### OBJECTIVE A
Retype the section of the usage metering and quotas passage starting with "A plan does" and going on through "than discover them.", word for word.
### OBJECTIVE B
Write what comes next in the text on usage metering and quotas, continuing after its final sentence.

[start PASSAGE GIVEN]

Usage metering and quotas
How Disco Parrot meters use and enforces the limits a plan sets. The way a quota reads, the caps on projects, flows, and members, what happens when you reach one, how sandbox compute hours are measured per seat or pooled across a team, and where you watch it all on the Plan and Usage page.
A plan does two things, and this page is about the second one: the limits. Where capabilities are on-or-off, quotas are the caps a plan puts on the countable parts of a workspace, how many projects it can hold, how many flow runs it can start in a day, how many hours of sandbox compute it can burn. Metering is how the platform measures use against those caps, and the Plan and Usage page is where you watch the two meet. The limits are visible from the start, measured in the open, and clear about what they allow, so you read them rather than discover them.
This page covers how a quota reads, the caps a plan sets, what happens when you reach one, how sandbox compute is metered across a team, and where to read your own usage. The plans and usage page is the companion, the tiers and the page itself, and the plans, entitlements, and quotas reference lists every cap by plan.
How a quota reads: capped, uncapped, or off
Every quota resolves to one of three states, and learning to read them is most of understanding the system.
- A number is a cap. Active projects: 3 means the workspace can hold three at once, and the fourth waits for room.
- No cap means uncapped. The countable thing is unlimited on this plan, and the Plan and Usage page says so in as many words.
- A cap of zero means the action is off. It is not a small allowance but a zero on purpose: a countable feature this plan does not include, switched on by a tier that does.
That three-way reading runs through the whole system. A higher plan does not so much grant new numbers as lift caps to uncapped: where Free holds three active initiatives, Business holds as many as you make. So the question a quota answers is never just "how many," it is "is this capped, free, or off," and the page is built to tell you which at a glance.
The quotas a plan sets
A plan sets caps on a fixed set of countable things. These are the limits you will see on the Plan and Usage page, each rising or going uncapped as the tier climbs.
| Quota | What it caps | At the limit |
|---|---|---|
| Active projects | Projects the workspace holds at once | The next create waits for room |
| Active initiatives | Initiatives open at once | The next create waits for room |
| Active plans | Plans open at once | The next create waits for room |
| Flow templates | Saved flow templates | The next template waits for room |
| Daily flow runs | Flow runs started in a day | The next run waits for the daily reset |
| Active members | Seats in use | A new member waits for a seat to free |
| Sandbox compute hours | Sandbox runtime in a day | A new sandbox waits for the daily reset |
The numbers behind these climb with the plan. Free is a working starter set, a handful of projects, a few flow templates, a small number of flow runs a day, a couple of compute hours per seat. Team widens each of them. Business takes most of them uncapped and pools compute across the team. Enterprise is uncapped across the board, with sandbox compute set by contract. The exact figures at each tier are part of the plan, and the Plan and Usage page always shows the ones your workspace is on.

[end PASSAGE GIVEN]
[start GIVEN INFORMATION]

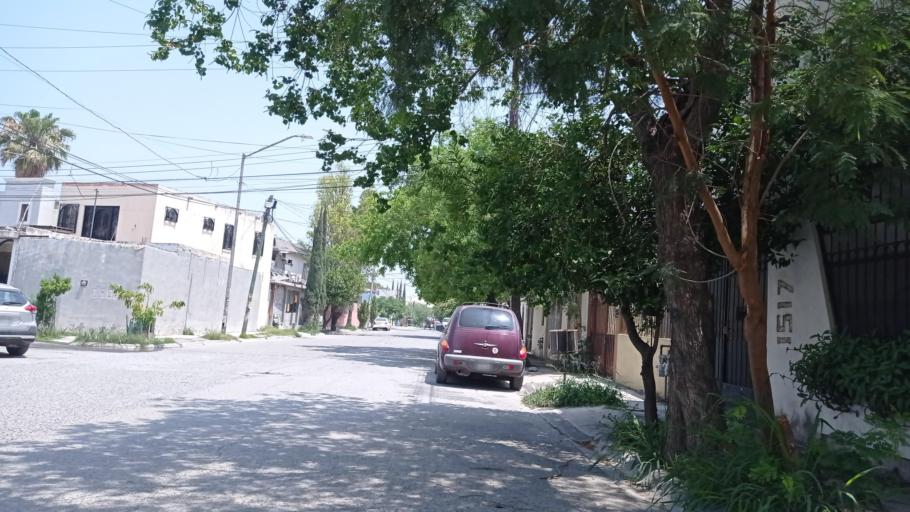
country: MX
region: Nuevo Leon
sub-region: Juarez
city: Jardines de la Silla (Jardines)
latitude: 25.6534
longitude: -100.1905
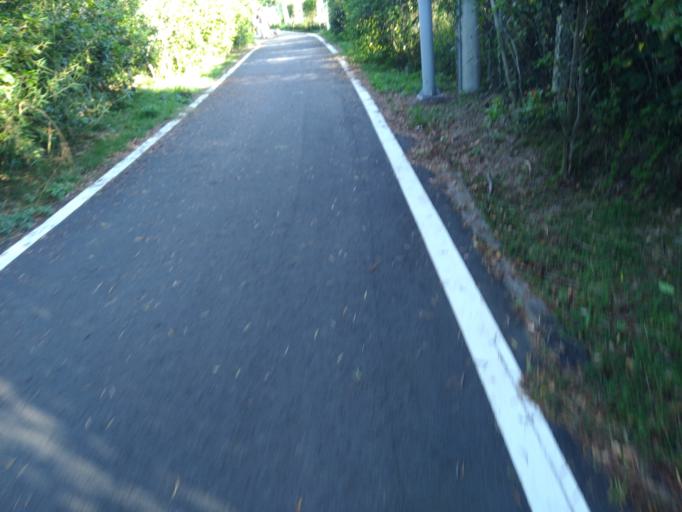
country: TW
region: Taiwan
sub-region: Hsinchu
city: Hsinchu
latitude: 24.7669
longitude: 120.9300
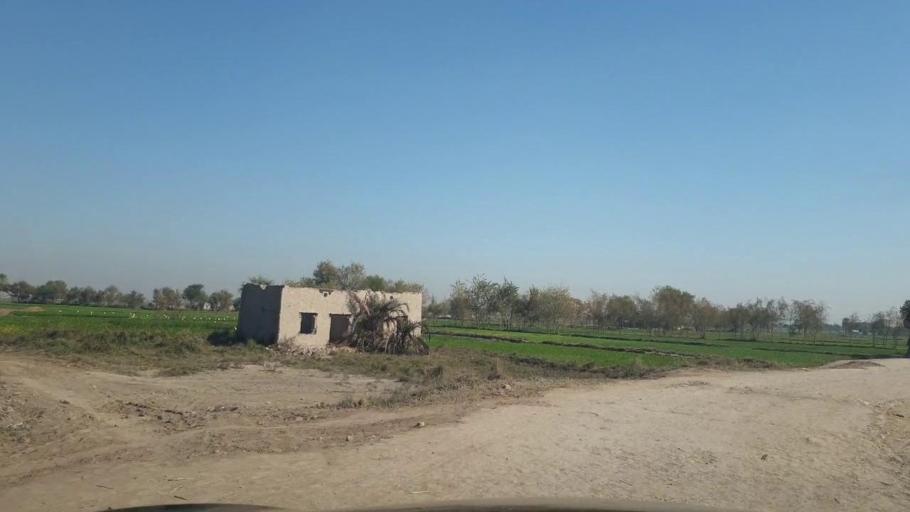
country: PK
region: Sindh
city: Ghotki
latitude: 27.9998
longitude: 69.3571
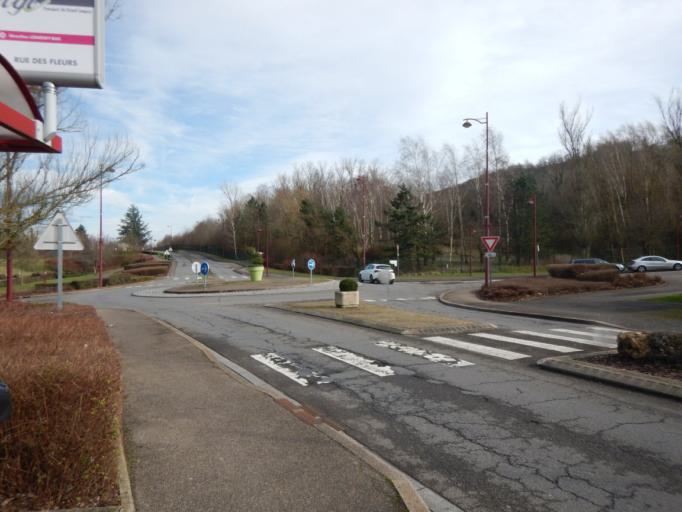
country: FR
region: Lorraine
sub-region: Departement de Meurthe-et-Moselle
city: Longlaville
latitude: 49.5374
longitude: 5.8074
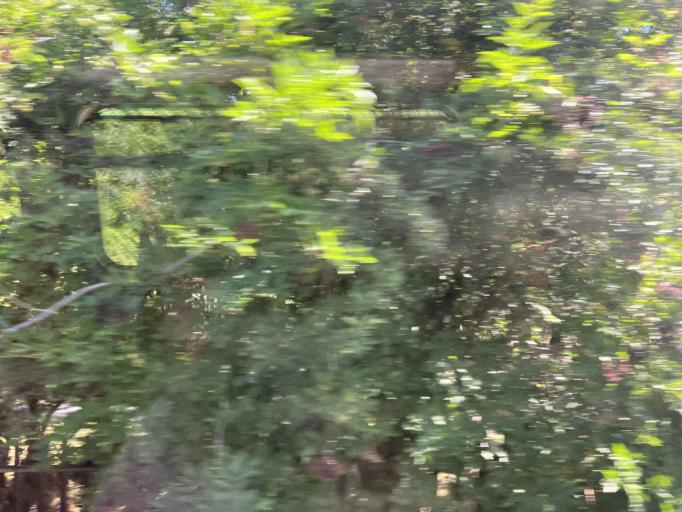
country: GB
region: England
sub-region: Lincolnshire
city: Spilsby
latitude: 53.0903
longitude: 0.0977
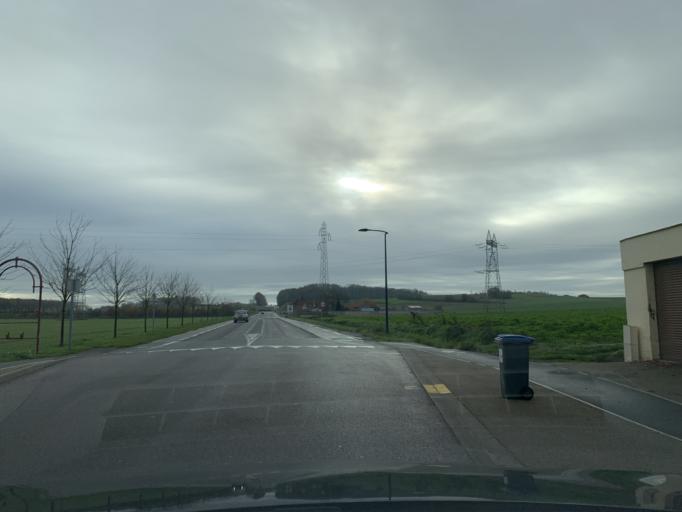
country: FR
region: Nord-Pas-de-Calais
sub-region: Departement du Nord
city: Cantin
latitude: 50.3078
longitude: 3.1297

[end GIVEN INFORMATION]

### TASK ANSWER A
A plan does two things, and this page is about the second one: the limits. Where capabilities are on-or-off, quotas are the caps a plan puts on the countable parts of a workspace, how many projects it can hold, how many flow runs it can start in a day, how many hours of sandbox compute it can burn. Metering is how the platform measures use against those caps, and the Plan and Usage page is where you watch the two meet. The limits are visible from the start, measured in the open, and clear about what they allow, so you read them rather than discover them.

### TASK ANSWER B
What "active" counts
Most caps count what is active, and that word does the work, so it is worth pinning down. An active project, initiative, or plan is one that is open and live in the workspace. Archive it or carry it to a finished state and it stops counting against the cap, which is why room opens the moment you archive or complete something rather than only when you delete it. Nothing is destroyed to free a slot; the count reads the live set, not the full history.
The daily quotas count differently, by the day rather than the moment. Daily flow runs count the runs started since the last midnight-UTC reset, not the runs you have ever made, and sandbox compute counts the hours your sandboxes ran today. Both start fresh each day, so yesterday's busy afternoon never sits on today's budget. The two readings, a live count for the standing things and a daily count for the metered ones, are why a quota row either shows a current total or shows a total with a reset time beside it.
The effect is that a cap measures your present footing, not your past. A workspace that has run a thousand flows over a year and archived a hundred projects is read on what is live and what ran today, so the numbers on the page describe where the workspace stands now, which is the only thing a cap needs to govern.
What happens when you reach a limit
A quota is a clean stop, not a penalty. When a countable thing is at its cap, the next action that would cross the line is held, with a message that says which limit it met, rather than failing in a way you have to puzzle over.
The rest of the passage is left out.